In 1977, Stancliffe was appointed a canon residentiary of Portsmouth Cathedral and the diocesan director of ordinands and, subsequently, the lay ministerial adviser. For a time he also undertook the role of precentor in a combination of duties which recognised his special interests in the areas of liturgy, church architecture and music, while also involving him in clergy formation and training and the work of the parishes in the diocese.

Stancliffe was appointed Provost of Portsmouth in 1982 and his major work from then until 1993 was the completion and reordering of Portsmouth Cathedral, shaping its life and work to fulfil its primary function of supporting the Bishop of Portsmouth.

Alongside other duties in the Diocese of Portsmouth, he was vice-chairman of the governors of Portsmouth Grammar School, a governor of Chichester Theological College, a member of the governing bodies of the Southern Dioceses Ministerial Training Scheme and of Salisbury & Wells Theological College and chairman of the Southern Regional Institute.

In July 1993, Stancliffe succeeded Colin James, Bishop of Winchester, as chairman of the Church of England's Liturgical Commission, a position which he held until 2005. He served on the commission from 1986. Work with the commission has involved the publication of The Promise of His Glory and the preparation and publication of the Common Worship liturgies. This significant contribution to the life of the Church of England was recognised by the award by Rowan Williams, Archbishop of Canterbury, of a Lambeth Doctorate in Divinity (DD) in 2004. Stancliffe has been a member of the Council for the Care of Churches.

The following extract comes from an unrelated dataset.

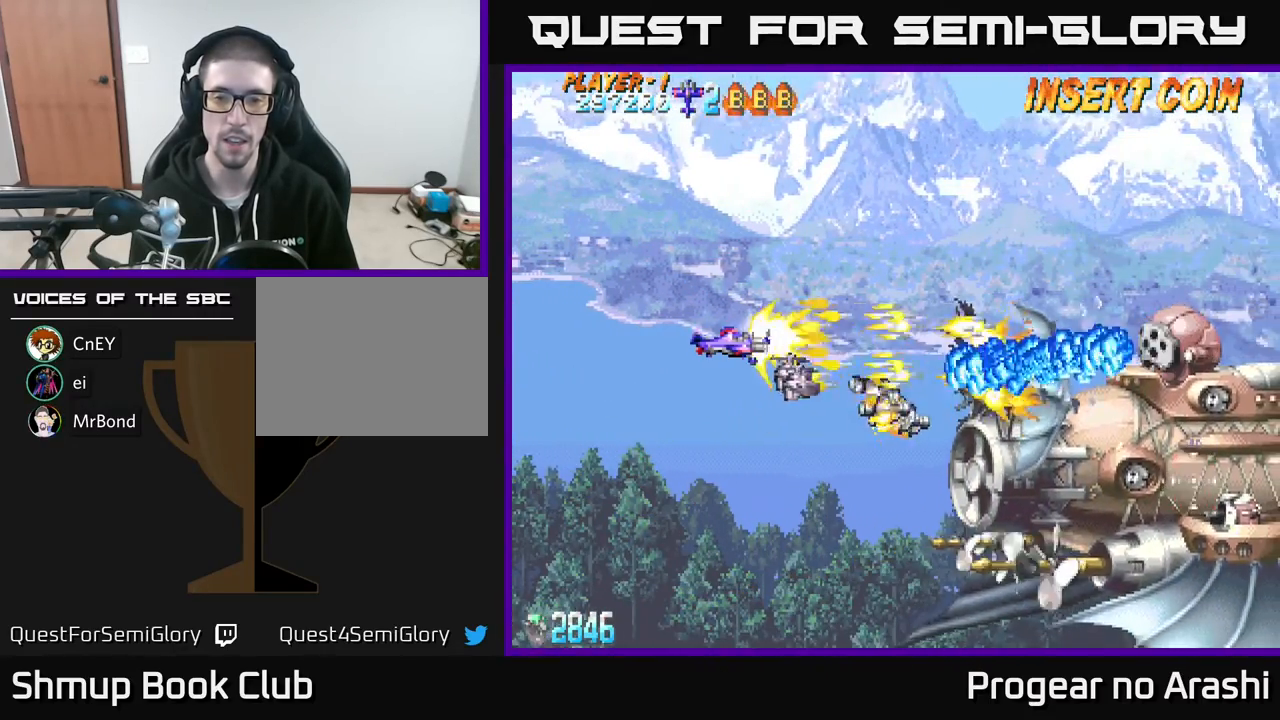
{"buttons": ["A", "DPAD_DOWN", "DPAD_RIGHT"], "left_stick": "center", "events": [[250, "DPAD_DOWN", "down"], [250, "DPAD_LEFT", "up"], [450, "A", "down"], [483, "DPAD_RIGHT", "down"], [500, "X", "up"]]}
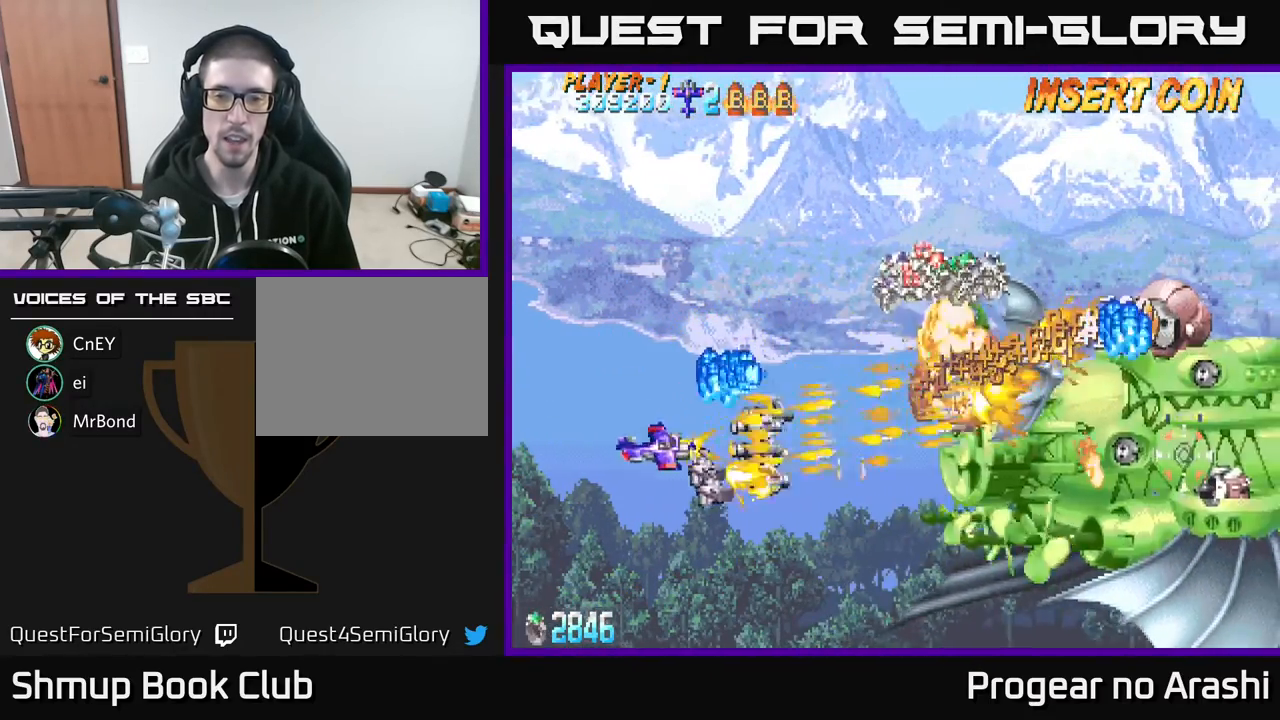
{"buttons": ["DPAD_UP", "DPAD_LEFT"], "left_stick": "center", "events": [[167, "DPAD_DOWN", "up"], [233, "DPAD_RIGHT", "up"], [233, "DPAD_UP", "down"], [267, "DPAD_LEFT", "down"], [433, "A", "up"]]}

Stancliffe was consecrated a bishop on 30 November 1993 by George Carey, Archbishop of Canterbury, at Westminster Abbey, and enthroned Bishop of Salisbury in Salisbury Cathedral on 9 December 1993. In June 2008, Stancliffe suffered a stroke and while remaining Bishop of Salisbury took a leave of absence from episcopal duties. On 6 January 2010 he announced his intention to retire from the see of Salisbury. His final act as bishop was the ordination of priests at Salisbury Cathedral at Petertide on 3 July 2010. Although he officially retired as of 13 July 2010, he continued in his duties at General Synod and completed his commitments as bishop and member of the House of Lords.

He is a fellow of St Chad's College, Durham, the president of Affirming Catholicism and vice-president of the Royal School of Church Music.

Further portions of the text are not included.